▶ [Instructions for the task]
Extract every line of text from the entries below, reproducing each one character for character, and leave the pictures out of your answer.

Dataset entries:
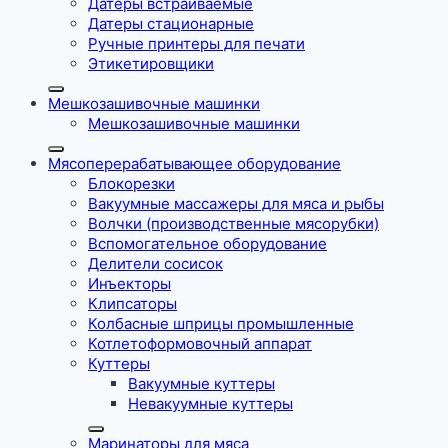
Датеры встраиваемые
Датеры стационарные
Ручные принтеры для печати
Этикетировщики
Мешкозашивочные машинки
Мешкозашивочные машинки
Мясоперерабатывающее оборудование
Блокорезки
Вакуумные массажеры для мяса и рыбы
Волчки (производственные мясорубки)
Вспомогательное оборудование
Делители сосисок
Инъекторы
Клипсаторы
Колбасные шприцы промышленные
Котлетоформовочный аппарат
Куттеры
Вакуумные куттеры
Невакуумные куттеры
Маринаторы для мяса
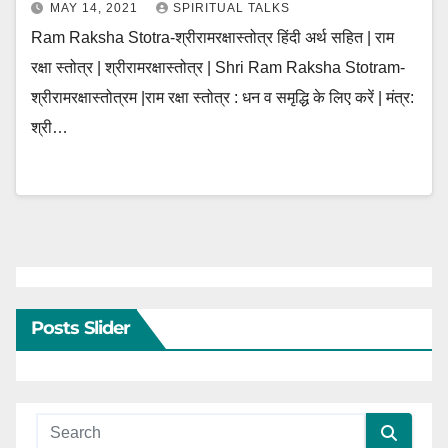
MAY 14, 2021
SPIRITUAL TALKS
Ram Raksha Stotra-श्रीरामरक्षास्तोत्र हिंदी अर्थ सहित | राम
रक्षा स्तोत्र | श्रीरामरक्षास्तोत्र | Shri Ram Raksha Stotram-
श्रीरामरक्षास्तोत्रम |राम रक्षा स्तोत्र : धन व समृद्धि के लिए करें | मंत्र:
श्री…
Posts Slider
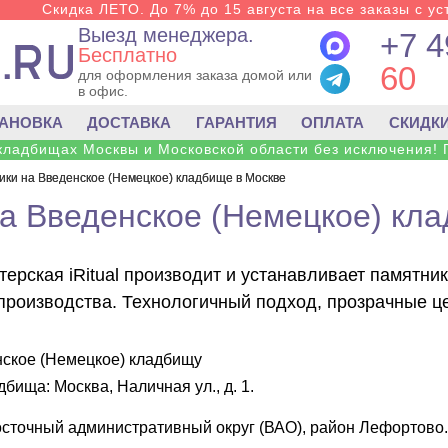
Скидка ЛЕТО. До 7% до 15 августа на все заказы с ус
Выезд менеджера.
+7 4
Бесплатно
60
для оформления заказа домой или
в офис.
ТАНОВКА
ДОСТАВКА
ГАРАНТИЯ
ОПЛАТА
СКИДК
 кладбищах Москвы и Московской области без исключения! 
ки на Введенское (Немецкое) кладбище в Москве
а Введенское (Немецкое) кл
терская iRitual производит и устанавливает памятн
 производства. Технологичный подход, прозрачные це
ское (Немецкое) кладбищу
адбища:
Москва, Наличная ул., д. 1
.
сточный административный округ (ВАО), район Лефортово.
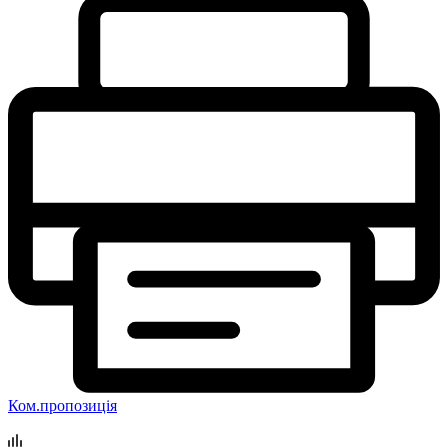
Ком.пропозиція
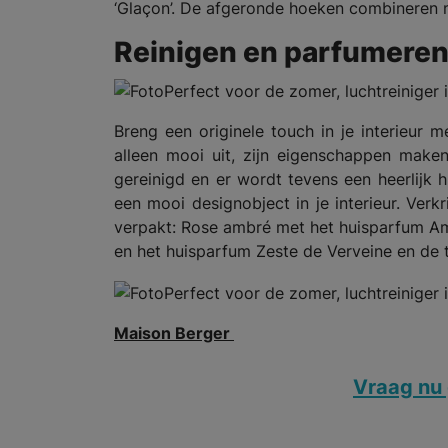
‘Glaçon’. De afgeronde hoeken combineren 
Reinigen en parfumere
Breng een originele touch in je interieur m
alleen mooi uit, zijn eigenschappen make
gereinigd en er wordt tevens een heerlijk
een mooi designobject in je interieur.
Verkr
verpakt: Rose ambré met het huisparfum Amo
en het huisparfum Zeste de Verveine en de t
Maison Berger
Vraag nu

▶ [Task solution]
Датеры встраиваемые
Датеры стационарные
Ручные принтеры для печати
Этикетировщики
Мешкозашивочные машинки
Мешкозашивочные машинки
Мясоперерабатывающее оборудование
Блокорезки
Вакуумные массажеры для мяса и рыбы
Волчки (производственные мясорубки)
Вспомогательное оборудование
Делители сосисок
Инъекторы
Клипсаторы
Колбасные шприцы промышленные
Котлетоформовочный аппарат
Куттеры
Вакуумные куттеры
Невакуумные куттеры
Маринаторы для мяса
MAY 14, 2021
SPIRITUAL TALKS
Ram Raksha Stotra-श्रीरामरक्षास्तोत्र हिंदी अर्थ सहित | राम
रक्षा स्तोत्र | श्रीरामरक्षास्तोत्र | Shri Ram Raksha Stotram-
श्रीरामरक्षास्तोत्रम |राम रक्षा स्तोत्र : धन व समृद्धि के लिए करें | मंत्र:
श्री…
Posts Slider
Скидка ЛЕТО. До 7% до 15 августа на все заказы с ус
Выезд менеджера.
+7 4
Бесплатно
60
для оформления заказа домой или
в офис.
ТАНОВКА
ДОСТАВКА
ГАРАНТИЯ
ОПЛАТА
СКИДК
 кладбищах Москвы и Московской области без исключения! 
ки на Введенское (Немецкое) кладбище в Москве
а Введенское (Немецкое) кл
терская iRitual производит и устанавливает памятн
 производства. Технологичный подход, прозрачные це
ское (Немецкое) кладбищу
адбища:
Москва, Наличная ул., д. 1
.
сточный административный округ (ВАО), район Лефортово.
Ком.пропозиція
‘Glaçon’. De afgeronde hoeken combineren 
Reinigen en parfumere
Breng een originele touch in je interieur m
alleen mooi uit, zijn eigenschappen make
gereinigd en er wordt tevens een heerlijk
een mooi designobject in je interieur.
Verkr
verpakt: Rose ambré met het huisparfum Amo
en het huisparfum Zeste de Verveine en de t
Maison Berger
Vraag nu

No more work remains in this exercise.